A son cou pendait une loupe gainée d’un cuir orange vif spécifique de la marque. Pour mieux faire observer les grains des différents cuirs?

J’ai commis un impair stigmatisant en m’interrogeant sur l’utilité d’une étole.

– C’est pour mettre sur le dos?

– Les épaules, Monsieur, les épaules…

Elle m’a écrasé d’un regard plein d’indulgence. L’esprit de Noël…

Heureusement que je ne lui ai pas mentionné que j’ai suivi des heures et des heures d’anatomie à la fac….

Bref, j’ai pris l’écharpe rouge.

C’est alors que j’ai sorti de derrière ma tête l’idée qui s’y cachait, m’enquérir de leurs sacs à dépêches.

Ceux qui me connaissent savent que je pense à m’offrir un tel sac depuis pffffffffff 2007.

Et l’année 2012 étant l’année de mes 40 ans, et comme il faut bien trouver un alibi à la hauteur d’une telle dépense somptuaire, je commence à y penser de nouveau sérieusement.

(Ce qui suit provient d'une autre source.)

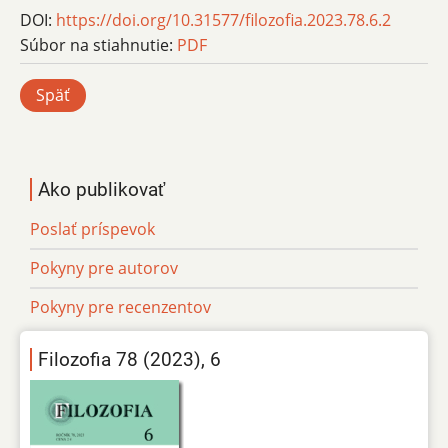
DOI:
https://doi.org/10.31577/filozofia.2023.78.6.2
Súbor na stiahnutie:
PDF
Späť
Ako publikovať
Poslať príspevok
Pokyny pre autorov
Pokyny pre recenzentov
Filozofia 78 (2023), 6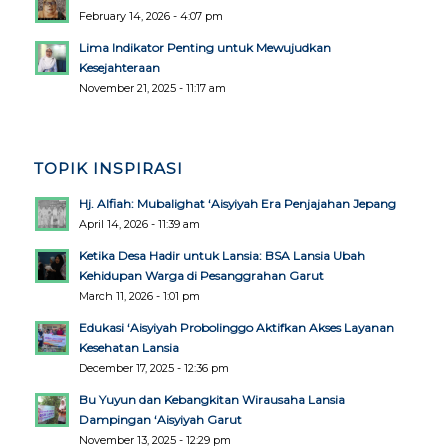
February 14, 2026 - 4:07 pm
Lima Indikator Penting untuk Mewujudkan
Kesejahteraan
November 21, 2025 - 11:17 am
TOPIK INSPIRASI
Hj. Alfiah: Mubalighat ‘Aisyiyah Era Penjajahan Jepang
April 14, 2026 - 11:39 am
Ketika Desa Hadir untuk Lansia: BSA Lansia Ubah
Kehidupan Warga di Pesanggrahan Garut
March 11, 2026 - 1:01 pm
Edukasi ‘Aisyiyah Probolinggo Aktifkan Akses Layanan
Kesehatan Lansia
December 17, 2025 - 12:36 pm
Bu Yuyun dan Kebangkitan Wirausaha Lansia
Dampingan ‘Aisyiyah Garut
November 13, 2025 - 12:29 pm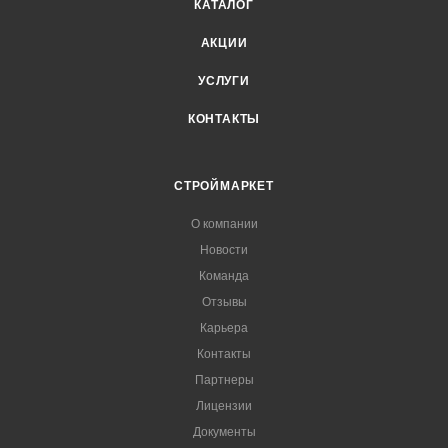
КАТАЛОГ
АКЦИИ
УСЛУГИ
КОНТАКТЫ
СТРОЙМАРКЕТ
О компании
Новости
Команда
Отзывы
Карьера
Контакты
Партнеры
Лицензии
Документы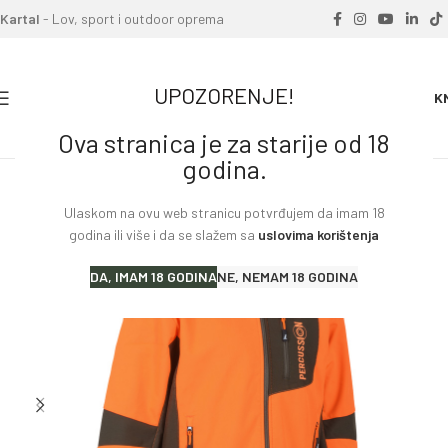
Kartal
- Lov, sport i outdoor oprema
UPOZORENJE!
0
0.00
K
Ova stranica je za starije od 18
Home
»
Proizvodi
»
Jakna Percussion Softshell
godina.
Ulaskom na ovu web stranicu potvrđujem da imam 18
godina ili više i da se slažem sa
uslovima korištenja
DA, IMAM 18 GODINA
NE, NEMAM 18 GODINA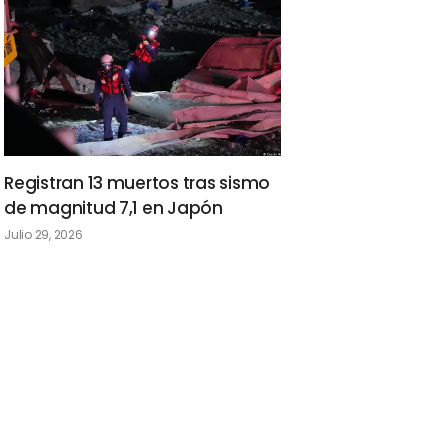
Registran 13 muertos tras sismo
de magnitud 7,1 en Japón
Julio 29, 2026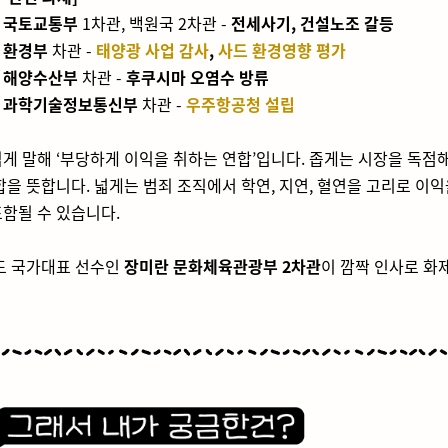
진
국토교통부
1차관, 백원국 2차관 -
전세사기, 건설노조 갈등
준
환경부
차관 -
태양광 사업 감사
,
사드 환경영향 평가
훈
해양수산부
차관 -
후쿠시마 오염수 방류
경
과학기술정보통신부
차관 -
우주항공청 설립
쉽게 말해 ‘부당하게 이익을 취하는 연합’입니다. 좁게는 시장을 독점
합을 뜻합니다. 넓게는 범죄 조직에서 학연, 지연, 혈연을 고리로 이
함될 수 있습니다.
도 국가대표 선수인
장미란 문화체육관광부 2차관
이 깜짝 인사로 화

Elle a un peu douché mon espoir de faire un achat impulsif réfléchi, un jour de grande déprime ou de gain substantiel au Loto.

Si ils n’ont pas le modèle que je souhaite en magasin, et ils en ont un ou deux, pas plus, il leur faudra le demander à d’autres magasins en France, et en cas de recherche infructueuse le commander à Paris, c’est à dire commencer une attente d’environ 11 mois.

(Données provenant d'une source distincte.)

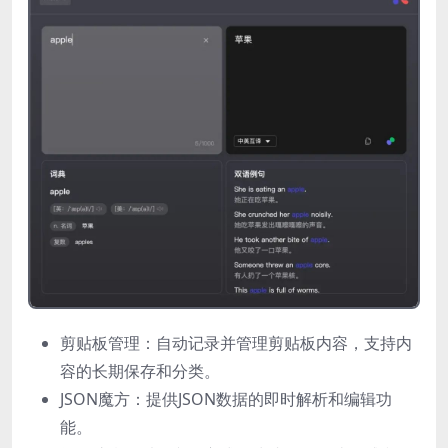
剪贴板管理：自动记录并管理剪贴板内容，支持内
容的长期保存和分类。
JSON魔方：提供JSON数据的即时解析和编辑功
能。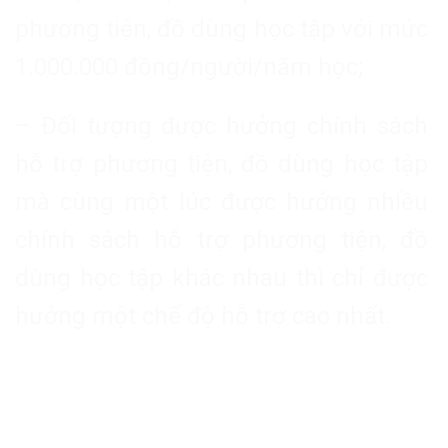
phương tiện, đồ dùng học tập với mức
1.000.000 đồng/người/năm học;
– Đối tượng được hưởng chính sách
hỗ trợ phương tiện, đồ dùng học tập
mà cùng một lúc được hưởng nhiều
chính sách hỗ trợ phương tiện, đồ
dùng học tập khác nhau thì chỉ được
hưởng một chế độ hỗ trợ cao nhất.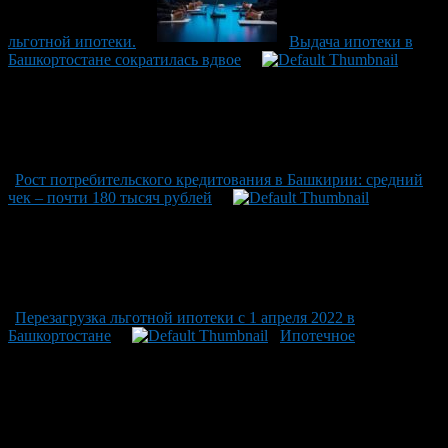
льготной ипотеки.
Выдача ипотеки в
Башкортостане сократилась вдвое
Рост потребительского кредитования в Башкирии: средний
чек – почти 180 тысяч рублей
Перезагрузка льготной ипотеки с 1 апреля 2022 в
Башкортостане
Ипотечное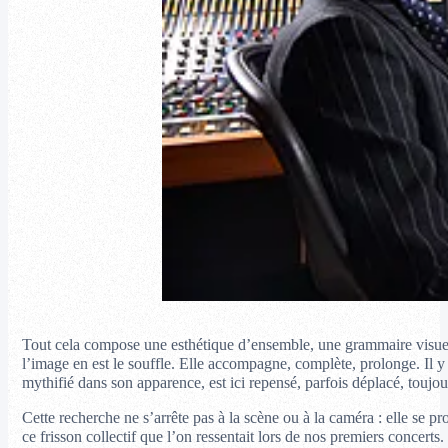
Tout cela compose une esthétique d’ensemble, une grammaire visuelle 
l’image en est le souffle. Elle accompagne, complète, prolonge. Il y 
mythifié dans son apparence, est ici repensé, parfois déplacé, toujou
Cette recherche ne s’arrête pas à la scène ou à la caméra : elle se p
ce frisson collectif que l’on ressentait lors de nos premiers concert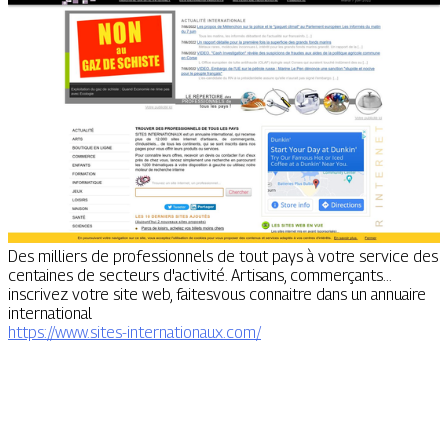
Des milliers de professionnels de tout pays à votre service des
centaines de secteurs d'activité. Artisans, commerçants...
inscrivez votre site web, faitesvous connaitre dans un annuaire
international
https://www.sites-internationaux.com/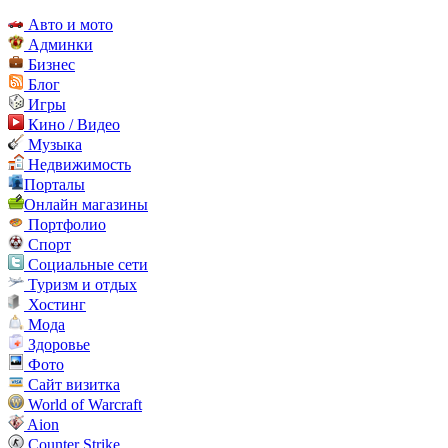
Авто и мото
Админки
Бизнес
Блог
Игры
Кино / Видео
Музыка
Недвижимость
Порталы
Онлайн магазины
Портфолио
Спорт
Социальные сети
Туризм и отдых
Хостинг
Мода
Здоровье
Фото
Сайт визитка
World of Warcraft
Aion
Counter Strike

Le vrai luxe est le luxe qui ne se voit pas, se dit pas, et surtout se rend peu accessible, même à l’argent.

Elle s’est poliment enquise (beau participe passé, n’est-il pas?) de la date de mon anniversaire et sembla navrée que juillet fut si proche du mois de décembre de l’année d’avant.

Cinquante ans est un chiffre rond encore plus marquant, non?

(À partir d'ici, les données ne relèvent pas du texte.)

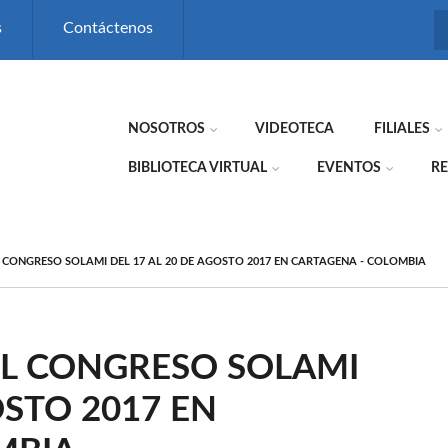
s
Contáctenos
NOSOTROS
VIDEOTECA
FILIALES
BIBLIOTECA VIRTUAL
EVENTOS
RE
L CONGRESO SOLAMI DEL 17 AL 20 DE AGOSTO 2017 EN CARTAGENA - COLOMBIA
EL CONGRESO SOLAMI
OSTO 2017 EN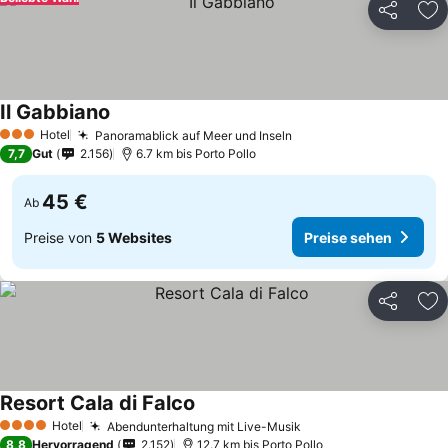
Teilen
Zu
Il Gabbiano
Hotel
Panoramablick auf Meer und Inseln
3 Sterne
7,7
Gut
2.156
6.7 km bis Porto Pollo
45 €
Ab
Preise von
5 Websites
Preise sehen
Teilen
Zu
Resort Cala di Falco
Hotel
Abendunterhaltung mit Live-Musik
4 Sterne
8,8
Hervorragend
2.152
12.7 km bis Porto Pollo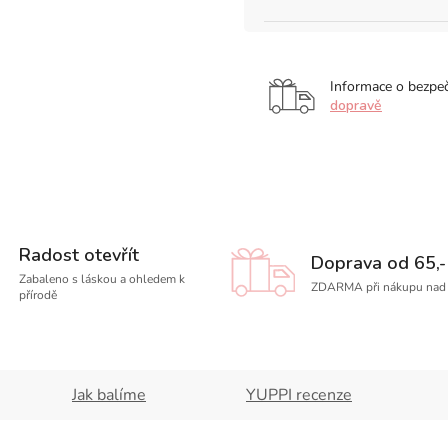
Informace o bezpe
dopravě
Radost otevřít
Doprava od 65,-
Zabaleno s láskou a ohledem k
ZDARMA při nákupu nad 
přírodě
Jak balíme
YUPPI recenze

En quittant la boutique, j’ai croisé dans l’encadrement de la porte un confrère cardiologue d’un certain âge avec sa jeune épouse. Un ennui écrasant se lisait sur son visage mal rasé. Il n’a pas levé les yeux en me remerciant de leur avoir donné la préséance.

Finalement, j’ai offert l’écharpe à Madame qui l’a regardée, m’a regardé, a fait semblant d’être ravie avant de préciser que je n’aurais pas dû dépenser tant d’argent.

Elle a tellement fait semblant d’être ravie ce soir là, que le lendemain, par manque de concentration, probablement, elle en a oublié l’écharpe rouge dans un triste tiroir alors que nous devions partir pour le froid Dauphiné. Nous serions partis pour les Bahamas, je n’aurais tiré aucune interprétation de cet oubli, mais là…

La prochaine fois, je prendrais un peu plus en compte un concept fondamental du cadeau, qu’il soit de Noël ou de n’importe quel jour: son choix devrait être en premier dicté par les goûts de celui qui reçoit, et non de celui qui offre.

Bonnes fêtes de fin d’année!

C’est pas tout ça, mais les fêtes de fin d’année pointent leur nez, et je pense qu’il est grand temps de souhaiter plein de bonnes choses à tous ceux qui passent par ici (et aux autres).

Passez de bonnes fêtes, et profitez-en bien!